From St. Martin to Cancún: Tourism poetry of Lasana Sekou under critical microscope in Mexico

Writings on tourism by St. Martin poet Lasana Sekou (photo) reviewed by literary critic David Anuar in Mexican art and literature magazine Tropo.


GREAT BAY, St. Martin —Literary critic David Anuar has placed Lasana Sekou’s poetry about tourism under a microscope in the new edition of the Mexican cultural journal, Tropo a la uña, a said Jacqueline Sample of House of Nehesi Publishers (HNP).

“Lasana Sekou: turismo e inautenticidad del ser,” roughly translated as “Lasana Sekou: tourism and inauthenticity of being,” is the title of Anuar’s five-page scholarly treatment of Sekou’s poems about tourism in St. Martin from his books published by HNP, Born Here (1986) and The Salt Reaper (2004, 2005)

“Of particular interest to me, as a poet, writer and literary critic born in Cancún, a city valued for its tourism, has been reading the poems in which Sekou addresses the neocolonial dependence generated by the economic dynamism of tourism,” wrote Anuar.

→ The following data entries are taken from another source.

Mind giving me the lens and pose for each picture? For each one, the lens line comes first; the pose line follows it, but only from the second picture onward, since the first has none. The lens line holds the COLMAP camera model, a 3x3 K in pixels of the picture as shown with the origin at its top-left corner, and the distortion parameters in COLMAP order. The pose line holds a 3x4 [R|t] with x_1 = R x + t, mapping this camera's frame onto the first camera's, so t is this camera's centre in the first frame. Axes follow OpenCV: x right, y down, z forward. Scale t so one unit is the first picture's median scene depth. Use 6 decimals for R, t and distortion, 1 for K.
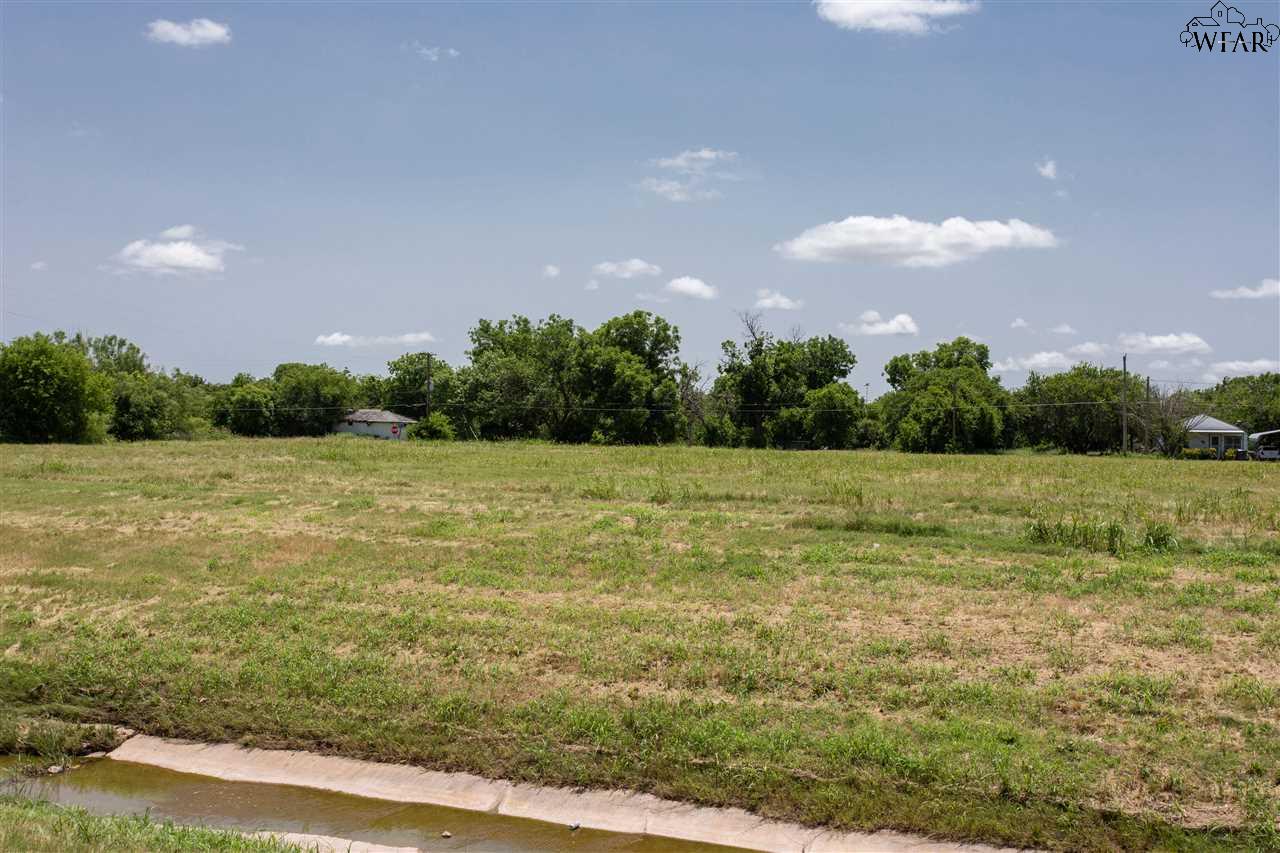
lens RADIAL K [[1220.6, 0, 640.7], [0, 1220.6, 424.3], [0, 0, 1]] dist [0.007499, 0.006562]
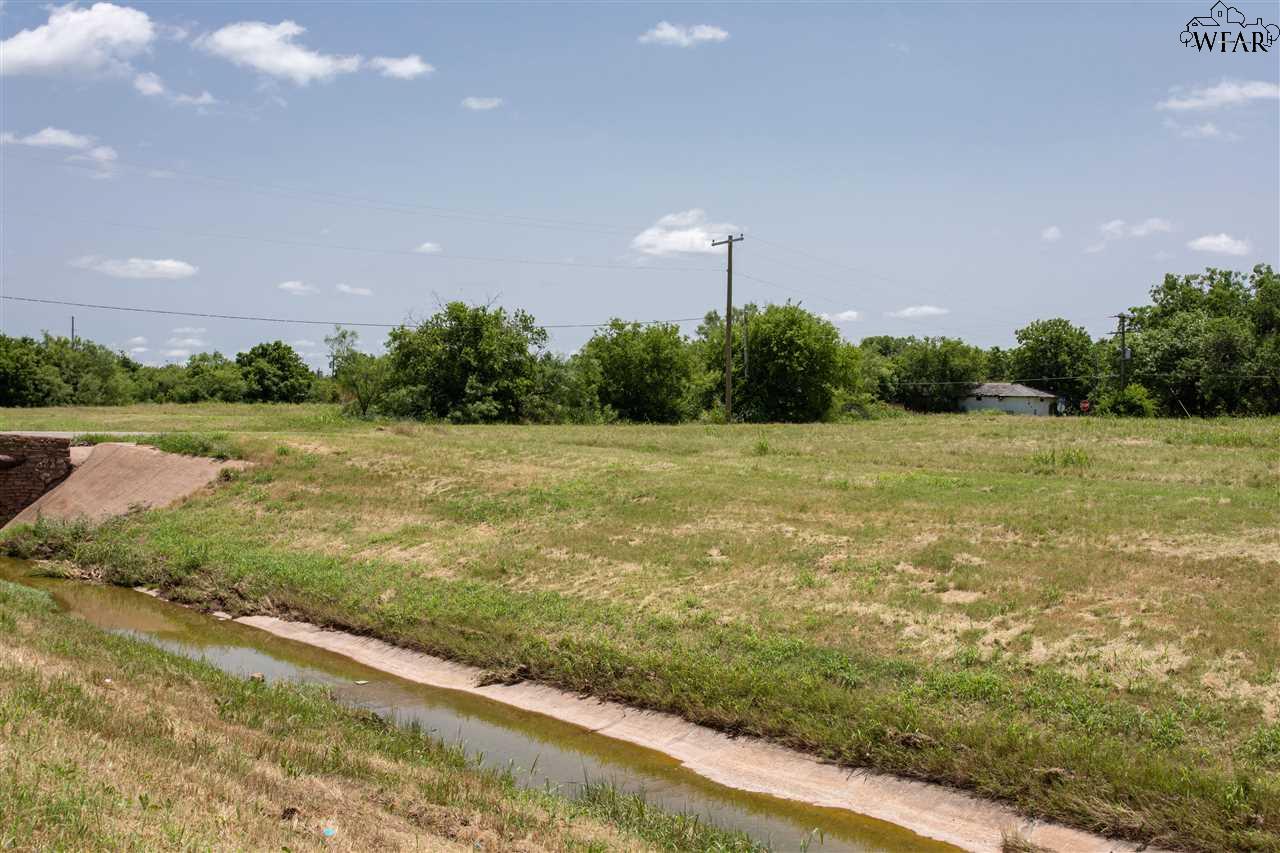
lens RADIAL K [[1220.6, 0, 640.7], [0, 1220.6, 424.3], [0, 0, 1]] dist [0.007499, 0.006562]
pose [[0.918029, 0.000974, -0.396513, -0.126610], [0.007225, 0.999790, 0.019184, -0.000668], [0.396448, -0.020476, 0.917829, 0.065683]]
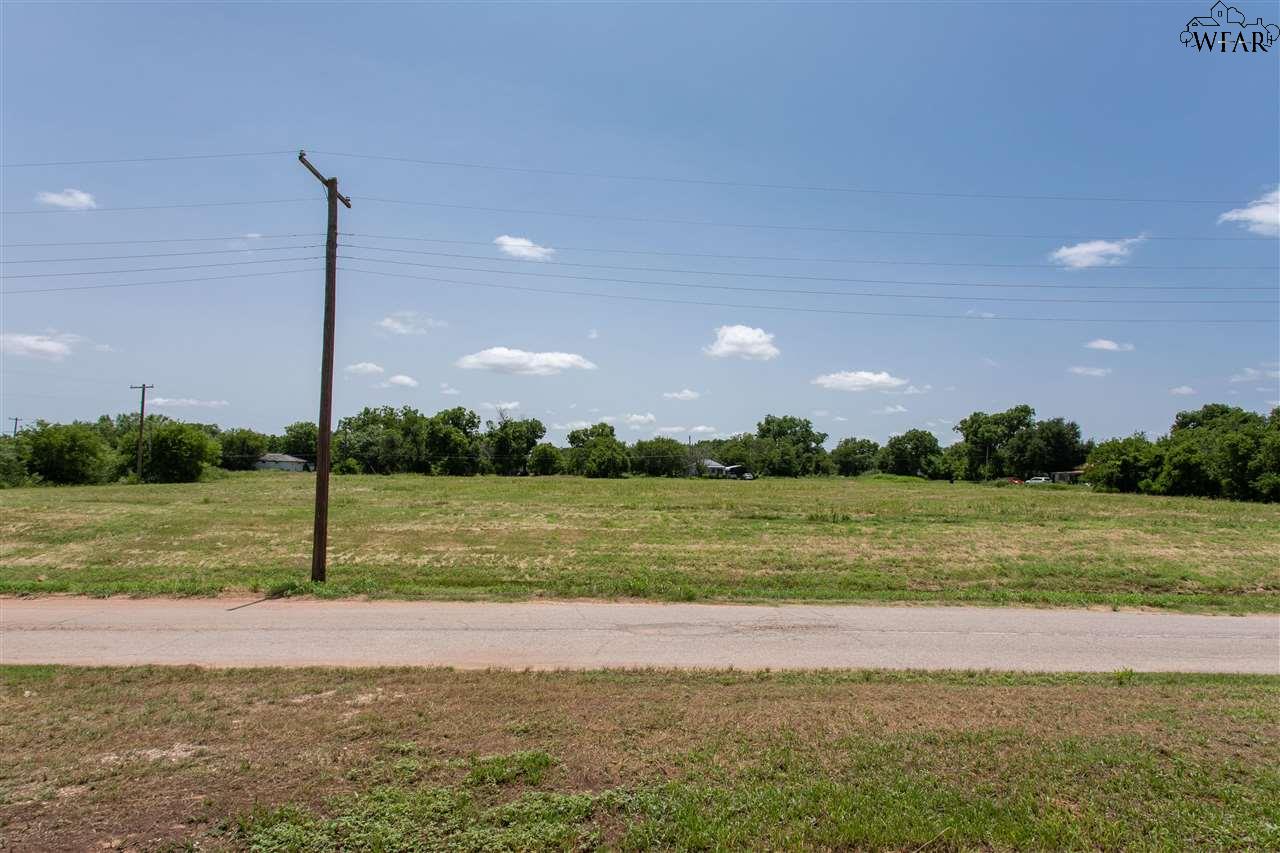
lens RADIAL K [[638.7, 0, 639.2], [0, 638.7, 425.6], [0, 0, 1]] dist [0.001330, 0.002838]
pose [[0.913633, 0.020953, 0.406000, -0.140880], [-0.002190, 0.998910, -0.046622, -0.013183], [-0.406535, 0.041707, 0.912683, -0.062621]]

Anuar’s critical review is in Spanish. The poems he wrote about are also collected in Pelican Heart (2010), the bilingual anthology of Sekou’s work edited by the erudite Cuban literary historian Emilio Jorge Rodriguez, said Sample.

“These poems present a lyrical voice that testifies to the other side of the tourism coin, that is, they do not give a subaltern look, because they do not place us in the tourist’s vision, but rather they position themselves in the place of the locals, and like these they react in their daily life to tourism as a social phenomenon that reproduces neocolonial relations of dominance,” wrote Anuar.

Anuar cites other Caribbean and Latin American authors in his discussion as well. He argues that Sekou is positing that the Caribbean people have the possibility to look for (to realize) their authentic existence rather than a mimic one or one of any imperialistic configuration (, p. 36).

Anuar’s take on Sekou’s poetry makes St. Martin known at different levels in different worlds. It allows more people to also see that tourism, literary authenticity, and the fight for cultural originality or identity in St. Martin and in a major world tourism center like Cancún, Mexico, can be evaluated, even compared critically in socio-economic ways, said Sample.

In fact, Anuar concludes his paper with what is arguably a startling comparison between the Caribbean island and his Mexican city: “And this is the great paradox that, a (like) society that lives on tourism, also beats in our blood: what feeds me, denies me.”